Die EnBW erhöht zum Jahreswechsel die Gaspreise um rund 9 Prozent, was bei einem Jahresverbrauch von 20.000 kWh Mehrkosten von rund 100 Euro bedeutet. Im Grundversorgungsgebiet Gas der EnBW wohnen knapp 900.000 Haushalte.

Neben der EnBW haben auch die Stadtwerke Altensteig, die e.wa riss, die Stadtwerke Ellwangen, die Thüga und die Stadtwerke Sindelfingen Preiserhöhungen angekündigt.

Preise an der Strombörse haben angezogen

In den vergangenen Jahren sind die Strompreise für private Verbraucher vergleichsweise stabil geblieben. Im Jahr 2019 werden sie jedoch zulegen. Während die staatlichen Belastungen in Form von Steuern, Abgaben und Umlagen sich für private Verbraucher im kommenden Jahr kaum verändern, sind die Gebühren für die Nutzung der Stromnetze leicht angestiegen.

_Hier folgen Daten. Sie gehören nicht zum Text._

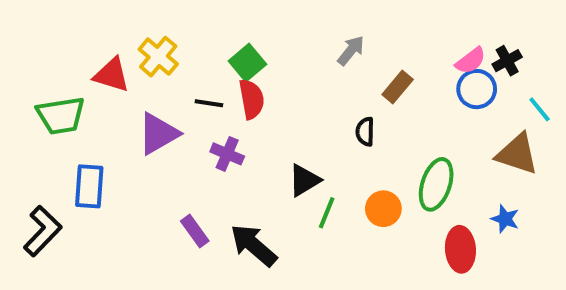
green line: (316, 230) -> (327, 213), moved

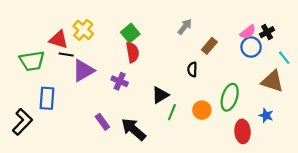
black line: (209, 103) -> (66, 54), moved

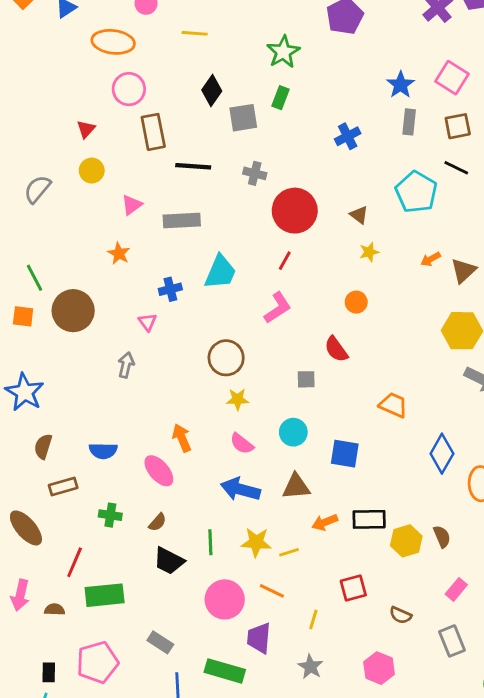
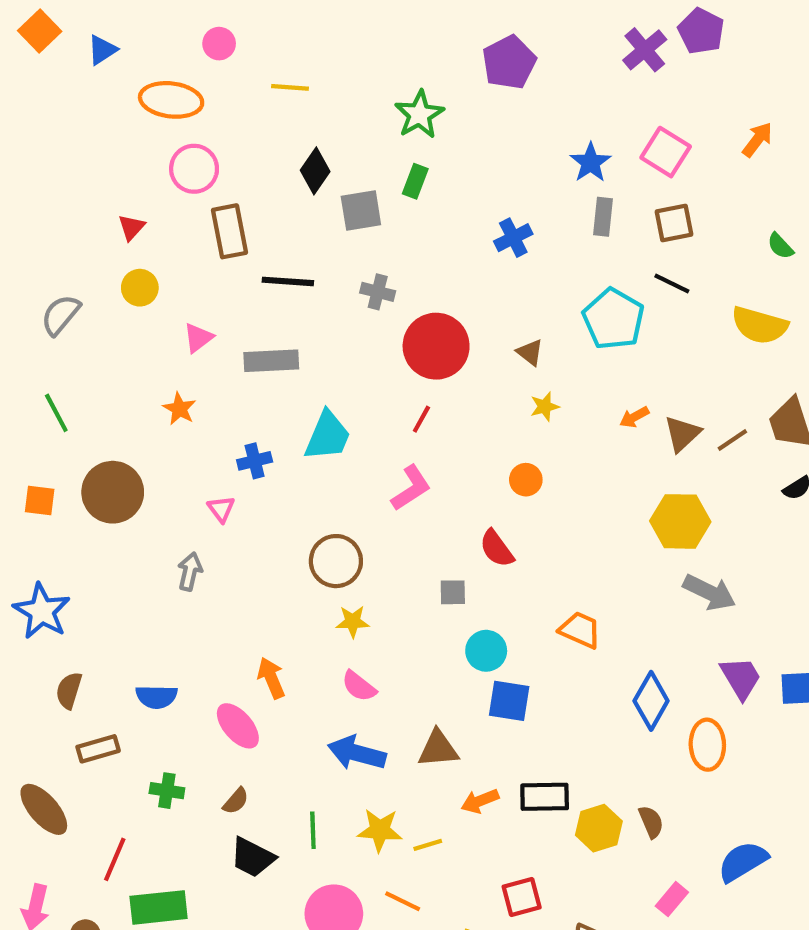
green line: (35, 278) -> (56, 413), moved
cyan circle: (293, 432) -> (486, 651), moved

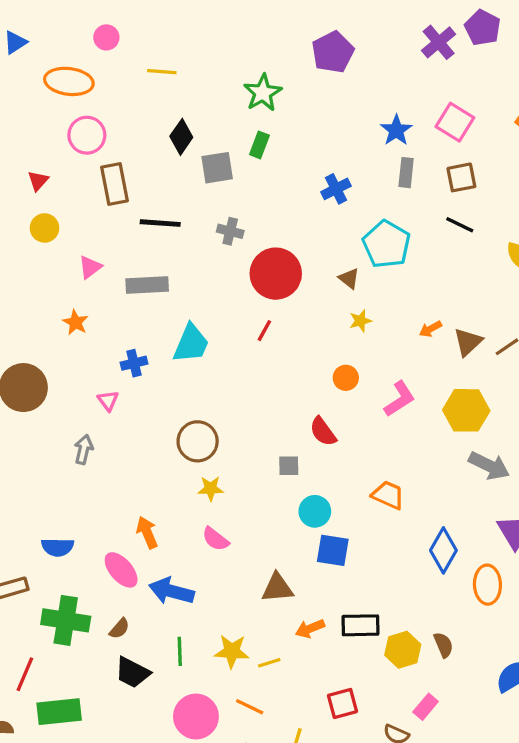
cyan pentagon: (613, 319) -> (386, 244), moved
pink L-shape: (411, 488) -> (400, 399), moved
blue arrow: (357, 753) -> (172, 591), moved
green cross: (167, 791) -> (66, 620), size x1.8
pink rectangle: (672, 899) -> (426, 707), moved

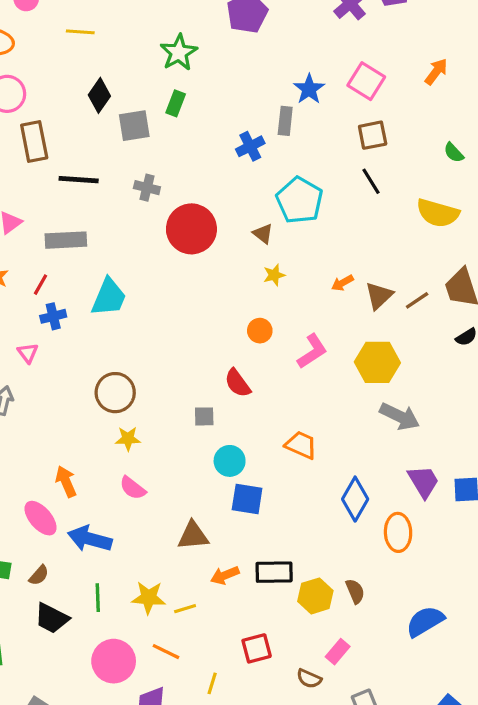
gray rectangle: (406, 173) -> (285, 121), moved
black line: (460, 225) -> (371, 181), turned 32
red line: (264, 331) -> (41, 285), moved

Ein treibender Faktor sind die Preise an der Strombörse, die im Laufe des Jahres deutlich angezogen haben. „Im Durchschnitt müssen die Stromversorger im Großhandel rund 15 Prozent mehr bezahlen als im Vorjahr. Die Stromversorger müssen entscheiden, ob sie diesen Preisdruck an ihre Kunden weitergeben oder nicht“, sagt Mathias Köster-Niechziol.

Talfahrt der Gaspreise beendet – Beschaffungskosten stark gestiegen

Nachdem die Gaspreise fünf Jahre lang stetig gesunken sind, steht in diesem Winter eine Trendwende an. Die Gasversorger müssen deutlich höhere Einkaufspreise bezahlen als noch vor einem Jahr. Der vom Bundesamt für Wirtschaft und Ausfuhrkontrolle erhobene Importpreis für Erdgas ist im Jahresvergleich um 22 Prozent angestiegen. Im kurzfristigen Spotmarkthandel ist im Vergleich zum Vorjahr ein Preisanstieg von über 60 Prozent zu verzeichnen.